You should always strive to use inclusive language in your work because your audience will come from a variety of ethnic, social, political, socio-economic, ability and gender backgrounds.
To discriminate against one group would be to alienate that group, something your Editor or Producer would not want you to do. It is also QUT policy to use inclusive language, and you will lose marks in your assessment if you do not follow these guidelines.
However, in reported speech, you cannot change the words of others (and, indeed, reported direct speech may condemn a person as discriminatory by itself without any comment from you).
A section on the use of non sexist language can be found in the Australian Government Publishing Service’s Style Manual – For authors, editors and printers (available in the QUT Library). It defines sexist language as that which “discriminates against women by not adequately reflecting their role, status and – often – their very presence in society, despite the increased participation of women in the workforce and public life”.
That Style Manual describes four major forms of sexism in the English language – invisibility, dependence, trivialisation and stereotyping.
Invisibility for women
Often happens when the term or suffix “man” or words like “he” and “his” are used generically to refer to men and women.
The Style Manual offers some alternatives for terms using or words ending in “man”. Choose one with which you feel your audience would be comfortable.
Are sometimes portrayed in language as being the deviation from the norm or as having a subordinate status to men.
Eliminate the unnecessary modifier in expressions such as “woman lawyer”, “lady doctor”, “female employer”, as these (and their ilk) indicate that women are often regarded as an oddity in certain situations and thus deserve or need special linguistic treatment.
Do not use feminine suffixes. Use “author” not “authoress”, “poet” not “poetess”, “steward” not “stewardess” and “waiter” not “waitress”.
Be careful with social titles and terms of address for women which may describe them in terms of men, such as “Bob Jones and his wife Sarah”; “grandmother Sue Smith”; “Mrs Black, wife of trainer Jim Black” and “Mrs Jim Black, Reg’s widow”.
Do not say things, such as “he cried like a woman”, “even a housewife”, “or an office girl” and “a girl Friday”.

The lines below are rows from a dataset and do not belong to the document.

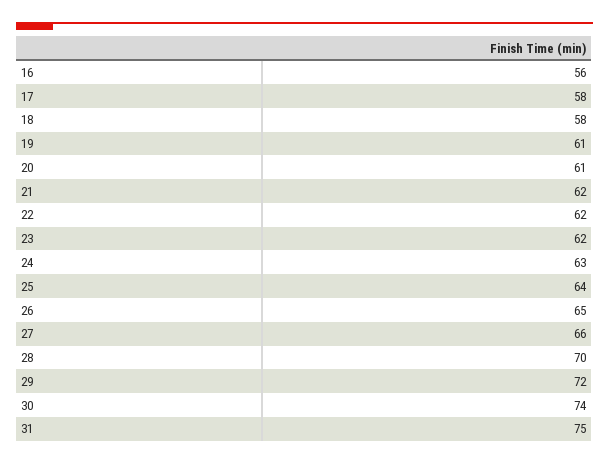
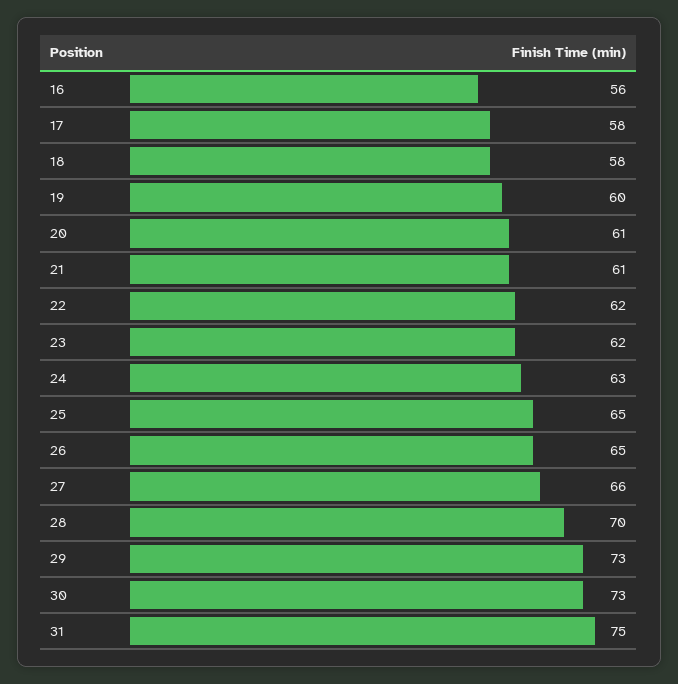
19: 61 -> 60
21: 62 -> 61
25: 64 -> 65
29: 72 -> 73
30: 74 -> 73

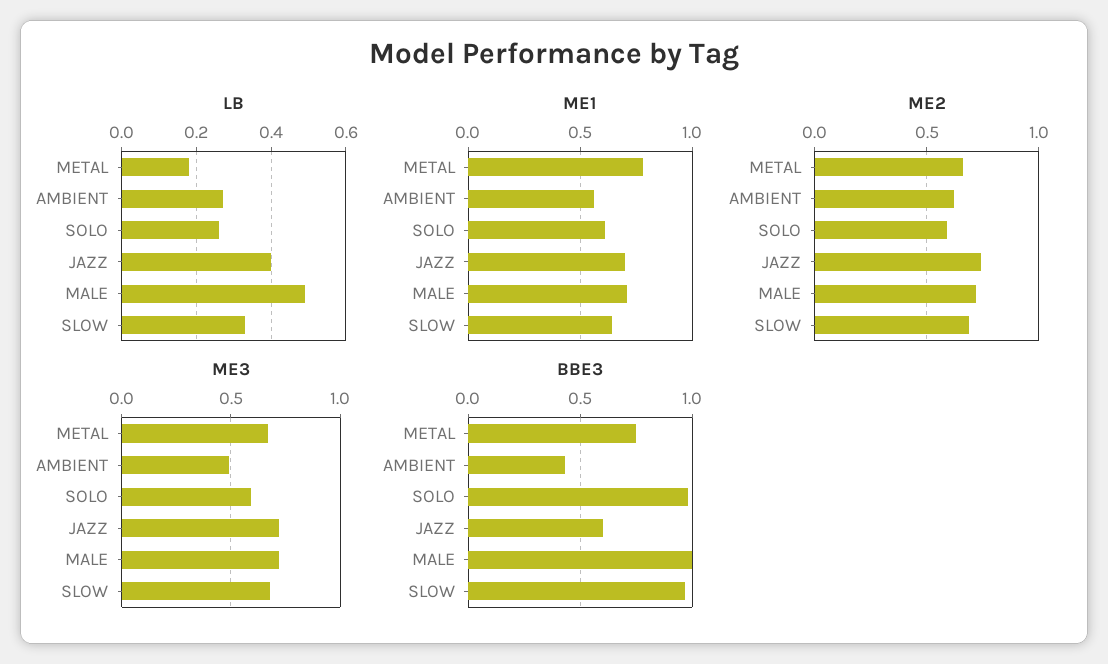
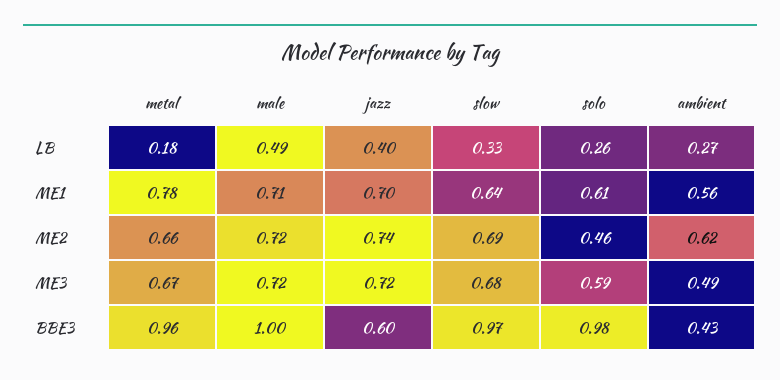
ME2, SOLO: 0.6 -> 0.46
BBE3, METAL: 0.75 -> 0.96

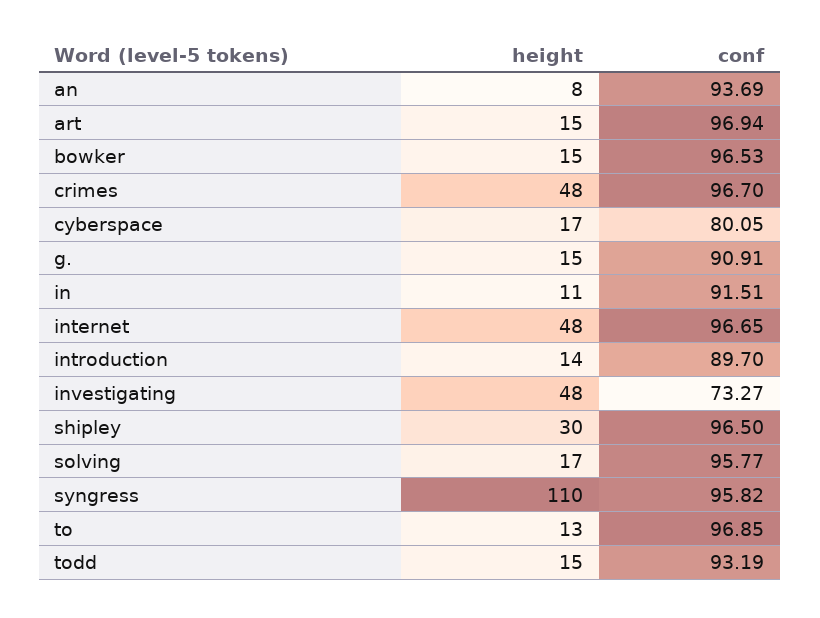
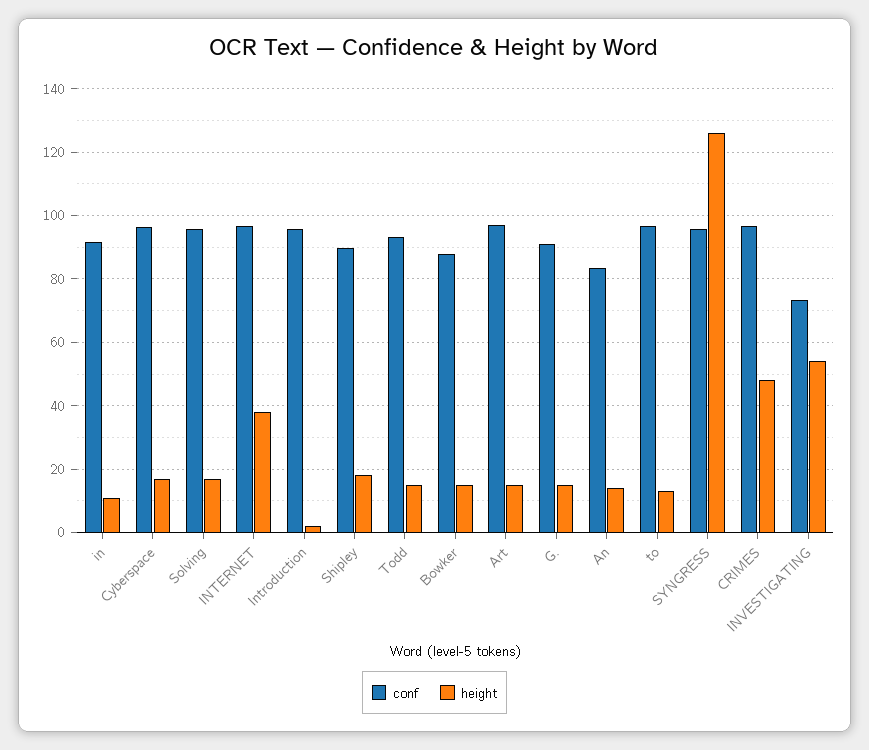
height, an: 8 -> 14
conf, an: 93.69 -> 84
conf, bowker: 96.53 -> 88
conf, cyberspace: 80.05 -> 96
height, internet: 48 -> 38
height, introduction: 14 -> 2
conf, introduction: 89.7 -> 96
height, investigating: 48 -> 54
height, shipley: 30 -> 18
conf, shipley: 96.5 -> 90
height, syngress: 110 -> 126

A man in either of the last two roles would be called a “filing clerk” or “administrative assistant” and if it is good enough for men, then it is good enough for women.
Steer away from describing women in a stereotyped manner, such as “wife of”, “mother of three”, “home maker”, “housewife”. Similarly, while the physical attributes and appearance of men are seldom mentioned, those of women are frequently described, even when irrelevant.
If you are not sure whether something is sexist or not, try this simple test. Substitute a male role or name for the female role or name in question. Re-read the sentence with the new details and see if it seems stupid, bizarre or totally out of place. If it does, there’s a good chance it has crossed the line into sexist territory.
QUT has published a general guide to inclusive language and presentation for staff and students, Working with Diversity, which you should consult for further information. You can get a copy from the Academic Staff Development Unit (ASDU).